All of this information is readily available elsewhere, notably in Chapter 2, Section 5 of The Unicode Standard. I haven’t seen a great side-by-side comparison of UCS and UTF formats at the byte level before, with a focus on how binary data lines up with Unicode code points. UTF-8 is the ‘gold standard’ for good reason – it allows the entire character repertoire to be represented while requiring the least amount of data. However, there are times when it’s necessary to examine text at the binary level, and for a human, this is much easier accomplished by reëncoding the text as UCS-4/UTF-32 and setting a 32-bit word size in your hex editor.
If you’ve made it this far into a post about turning numbers into letters, I have one more thing to say… Please get out and vote, eligible American citizens. Our civil liberties are at stake.

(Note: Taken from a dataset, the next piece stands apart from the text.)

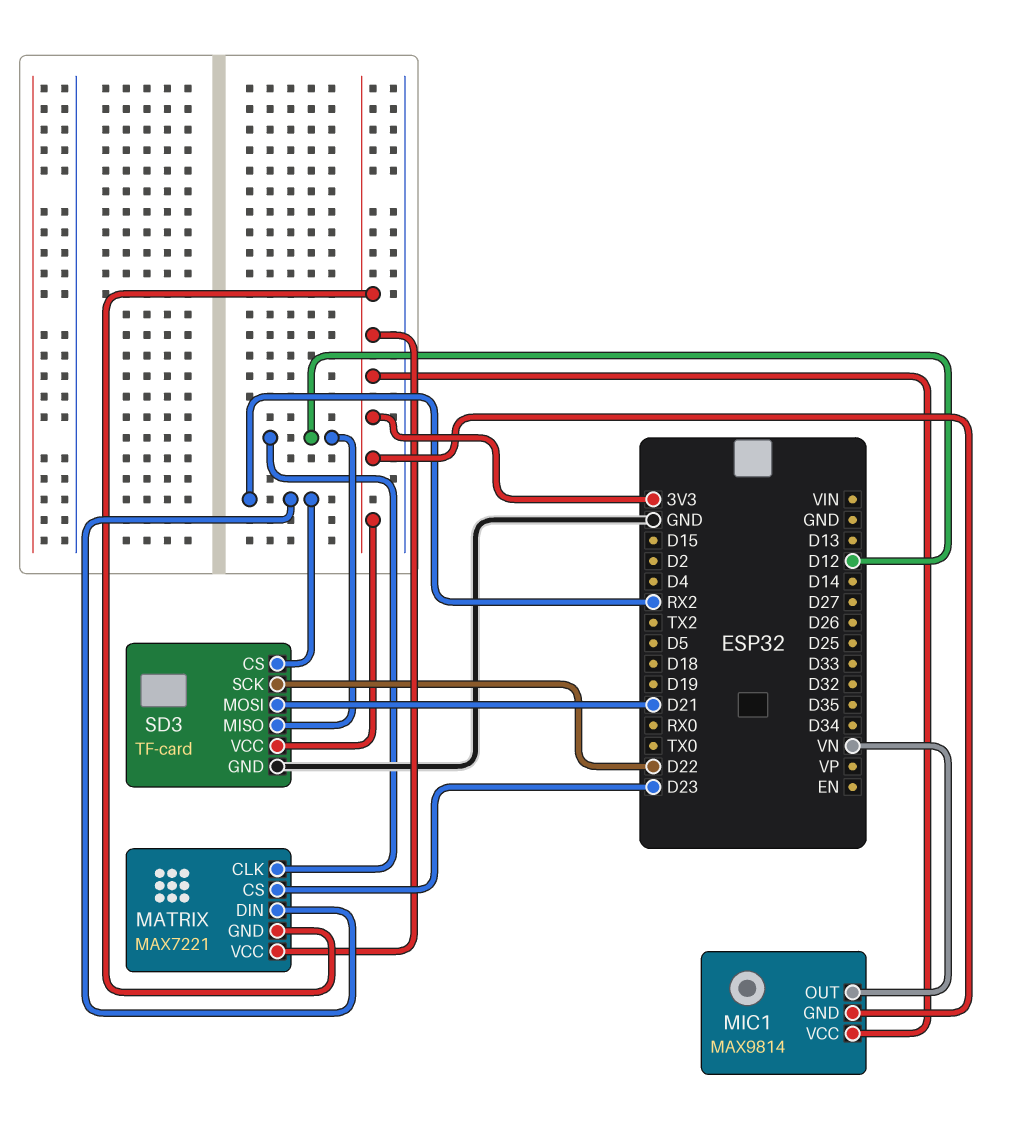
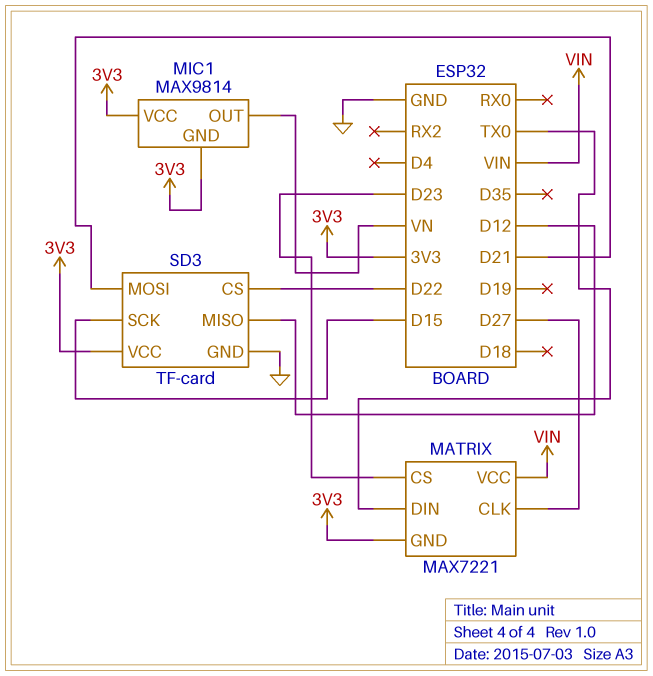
MATRIX pin CLK: D12 -> D27
MATRIX pin DIN: RX2 -> TX0
MATRIX pin VCC: 3V3 -> VIN
SD3 pin CS: RX2 -> D22
SD3 pin SCK: D22 -> D15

- When I started writing this post, there was ‘just’ the leaked memo, and the longer I took, the more attacks they piled on. It’s beyond cruel. ↩︎
- There were other standards before ASCII, notably IBM’s EBCDIC. This was certainly not as widely-supported as ASCII, nor is it widely used today. ↩︎
- The ISO 8859 standards are replicated under a number of publicly-available ECMA standards as well: ECMA-94, ECMA-113, ECMA-114, ECMA-118, ECMA-121, ECMA-128, and ECMA-144. ↩︎
- I think historically there have been some differences between UCS-4 and UTF-32, like UTF-32 being stricter about code point boundaries. However, Appendix C, Section 2 of The Unicode Standard states that “[UCS-4] is now treated simply as a synonym for UTF-32, and is considered the canonical form for representation of characters in [ISO/IEC] 10646.” ↩︎